**Task brief:** List every line of the items below that contains the word "text".

# start of Record list

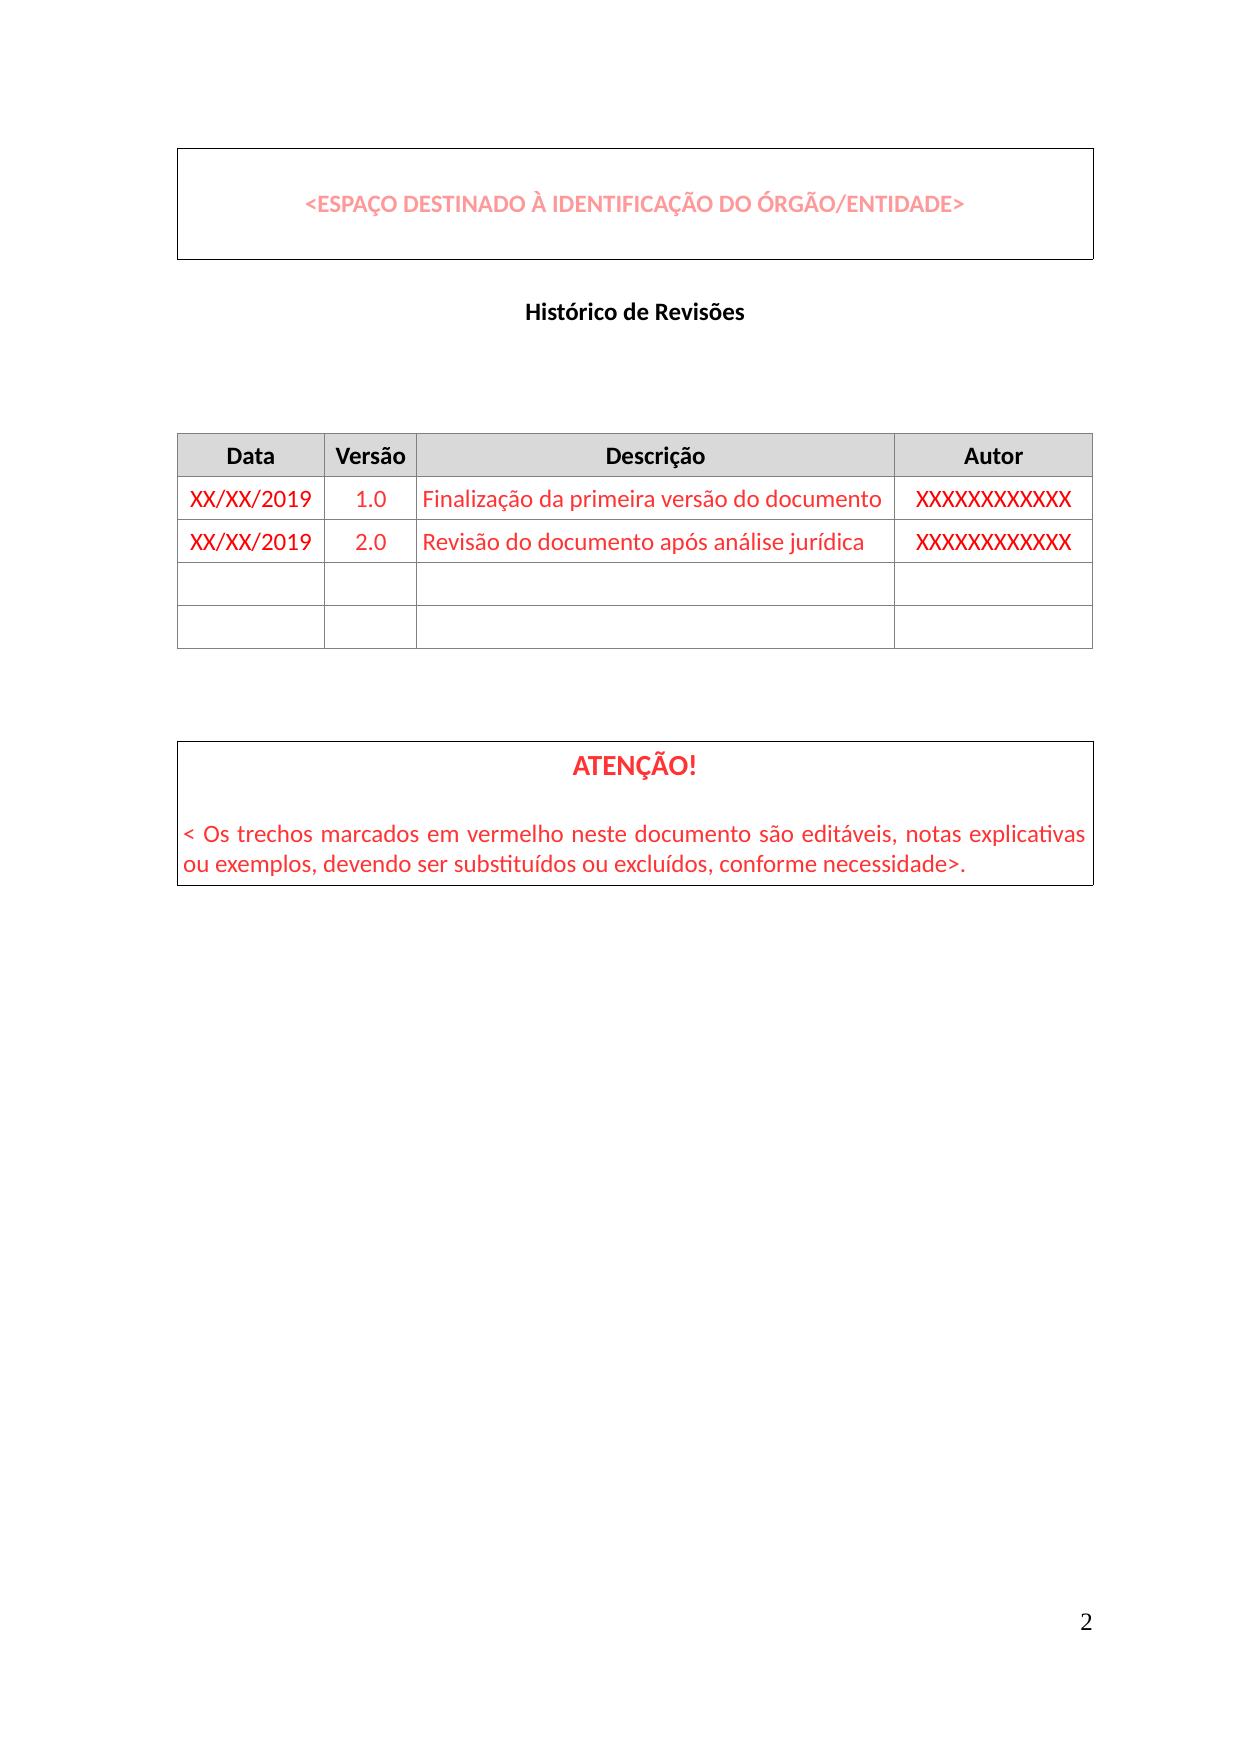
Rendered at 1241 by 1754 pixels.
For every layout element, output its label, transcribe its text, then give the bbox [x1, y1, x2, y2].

table_cell [895, 606, 1092, 648]
table_cell [895, 563, 1092, 605]
table_cell XX/XX/2019 [178, 477, 324, 519]
table_cell [178, 606, 324, 648]
table_header Autor [895, 434, 1092, 476]
table_header Descrição [417, 434, 894, 476]
table_cell [178, 563, 324, 605]
table_cell 1.0 [325, 477, 416, 519]
table_cell XXXXXXXXXXXX [895, 520, 1092, 562]
text Histórico de Revisões [177, 296, 1093, 327]
table_cell XXXXXXXXXXXX [895, 477, 1092, 519]
table_cell Revisão do documento após análise jurídica [417, 520, 894, 562]
table_cell Finalização da primeira versão do documento [417, 477, 894, 519]
table_header Versão [325, 434, 416, 476]
table_header ATENÇÃO! < Os trechos marcados em vermelho neste documento são editáveis, notas explicativas ou exemplos, devendo ser substituídos ou excluídos, conforme necessidade>. [178, 742, 1093, 885]
table_cell XX/XX/2019 [178, 520, 324, 562]
table_cell 2.0 [325, 520, 416, 562]
table_cell [417, 563, 894, 605]
table_cell [325, 606, 416, 648]
table_cell [417, 606, 894, 648]
table_header Data [178, 434, 324, 476]
table_cell [325, 563, 416, 605]
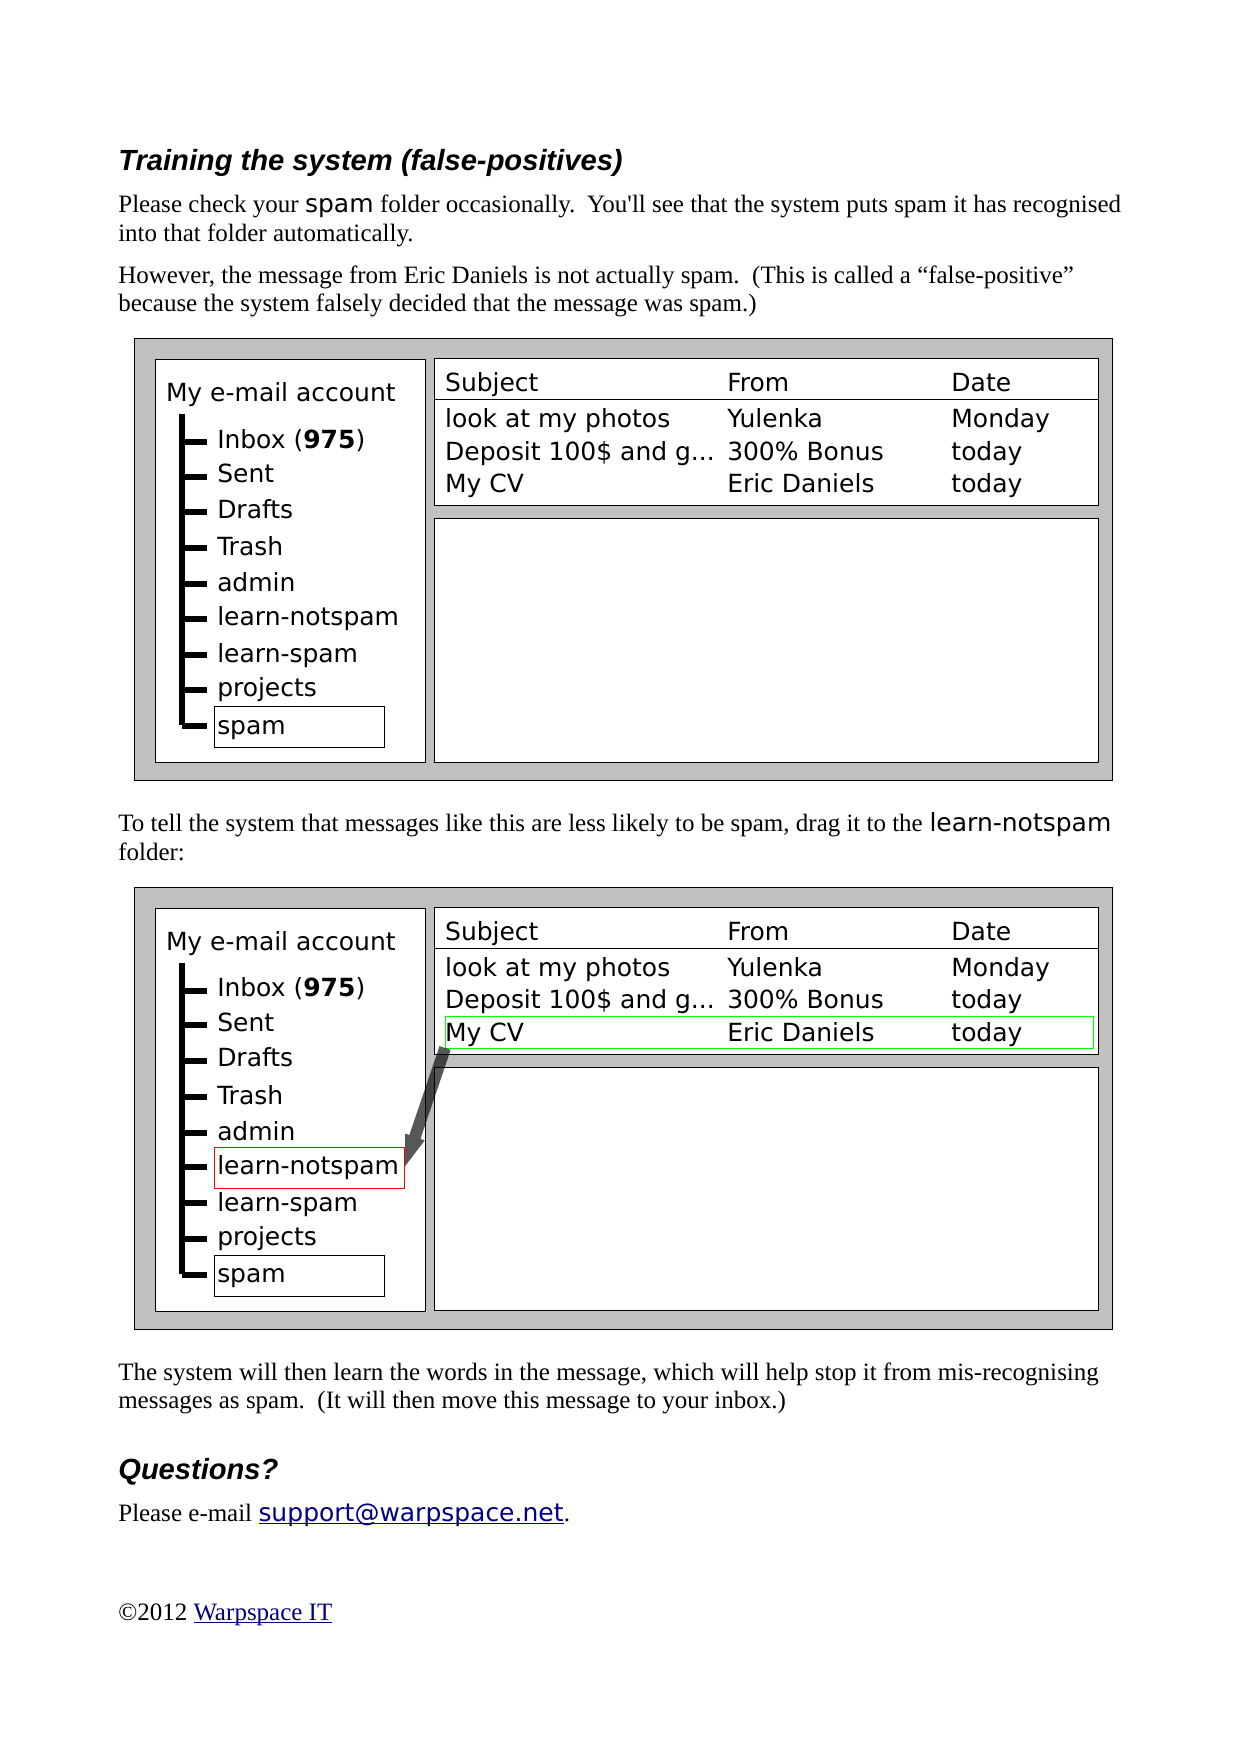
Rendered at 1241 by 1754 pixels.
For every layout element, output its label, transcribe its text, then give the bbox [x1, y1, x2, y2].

text However, the message from Eric Daniels is not actually spam. (This is called a “false-positive” because the system falsely decided that the message was spam.) [118, 260, 1122, 317]
text Please check your spam folder occasionally. You'll see that the system puts spam it has recognised into that folder automatically. [118, 189, 1122, 247]
text The system will then learn the words in the message, which will help stop it from mis-recognising messages as spam. (It will then move this message to your inbox.) [118, 1357, 1122, 1414]
subtitle Training the system (false-positives) [118, 143, 1122, 177]
subtitle Questions? [118, 1452, 1122, 1485]
text Please e-mail support@warpspace.net. [118, 1498, 1122, 1527]
text ©2012 Warpspace IT [118, 1539, 1122, 1626]
text To tell the system that messages like this are less likely to be spam, drag it to the learn-notspam folder: [118, 808, 1122, 866]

# end of Record list

**Expected answer:**
For every layout element, output its label, transcribe its text, then give the bbox [x1, y1, x2, y2].
text Histórico de Revisões [177, 296, 1093, 327]
For every layout element, output its label, transcribe its text, then give the bbox [x1, y1, x2, y2].
text However, the message from Eric Daniels is not actually spam. (This is called a “false-positive” because the system falsely decided that the message was spam.) [118, 260, 1122, 317]
text Please check your spam folder occasionally. You'll see that the system puts spam it has recognised into that folder automatically. [118, 189, 1122, 247]
text The system will then learn the words in the message, which will help stop it from mis-recognising messages as spam. (It will then move this message to your inbox.) [118, 1357, 1122, 1414]
text Please e-mail support@warpspace.net. [118, 1498, 1122, 1527]
text ©2012 Warpspace IT [118, 1539, 1122, 1626]
text To tell the system that messages like this are less likely to be spam, drag it to the learn-notspam folder: [118, 808, 1122, 866]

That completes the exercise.